## MATERIAL TO PROCESS
[Start of section]

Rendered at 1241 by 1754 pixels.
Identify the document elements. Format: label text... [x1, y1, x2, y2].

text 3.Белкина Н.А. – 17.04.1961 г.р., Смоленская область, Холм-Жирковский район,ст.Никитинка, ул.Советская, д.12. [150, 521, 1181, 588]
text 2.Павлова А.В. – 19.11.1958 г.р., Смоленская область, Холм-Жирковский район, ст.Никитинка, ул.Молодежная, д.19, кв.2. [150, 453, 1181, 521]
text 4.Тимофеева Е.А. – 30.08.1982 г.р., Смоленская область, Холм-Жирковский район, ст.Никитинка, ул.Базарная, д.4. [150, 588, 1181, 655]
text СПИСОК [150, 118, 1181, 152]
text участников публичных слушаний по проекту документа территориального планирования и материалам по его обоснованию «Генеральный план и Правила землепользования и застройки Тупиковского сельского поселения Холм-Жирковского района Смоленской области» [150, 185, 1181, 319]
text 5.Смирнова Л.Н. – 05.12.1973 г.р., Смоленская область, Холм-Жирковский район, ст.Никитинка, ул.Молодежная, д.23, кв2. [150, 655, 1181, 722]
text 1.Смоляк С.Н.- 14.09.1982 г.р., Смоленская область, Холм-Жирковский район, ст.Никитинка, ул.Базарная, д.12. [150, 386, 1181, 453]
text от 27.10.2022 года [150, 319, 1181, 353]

[End of section]

## WHAT IS REQUIRED
Write out every line of the data exactly, leaving nothing out.

## YOUR SOLUTION
Rendered at 1241 by 1754 pixels.
Identify the document elements. Format: label text... [x1, y1, x2, y2].

text 3.Белкина Н.А. – 17.04.1961 г.р., Смоленская область, Холм-Жирковский район,ст.Никитинка, ул.Советская, д.12. [150, 521, 1181, 588]
text 2.Павлова А.В. – 19.11.1958 г.р., Смоленская область, Холм-Жирковский район, ст.Никитинка, ул.Молодежная, д.19, кв.2. [150, 453, 1181, 521]
text 4.Тимофеева Е.А. – 30.08.1982 г.р., Смоленская область, Холм-Жирковский район, ст.Никитинка, ул.Базарная, д.4. [150, 588, 1181, 655]
text СПИСОК [150, 118, 1181, 152]
text участников публичных слушаний по проекту документа территориального планирования и материалам по его обоснованию «Генеральный план и Правила землепользования и застройки Тупиковского сельского поселения Холм-Жирковского района Смоленской области» [150, 185, 1181, 319]
text 5.Смирнова Л.Н. – 05.12.1973 г.р., Смоленская область, Холм-Жирковский район, ст.Никитинка, ул.Молодежная, д.23, кв2. [150, 655, 1181, 722]
text 1.Смоляк С.Н.- 14.09.1982 г.р., Смоленская область, Холм-Жирковский район, ст.Никитинка, ул.Базарная, д.12. [150, 386, 1181, 453]
text от 27.10.2022 года [150, 319, 1181, 353]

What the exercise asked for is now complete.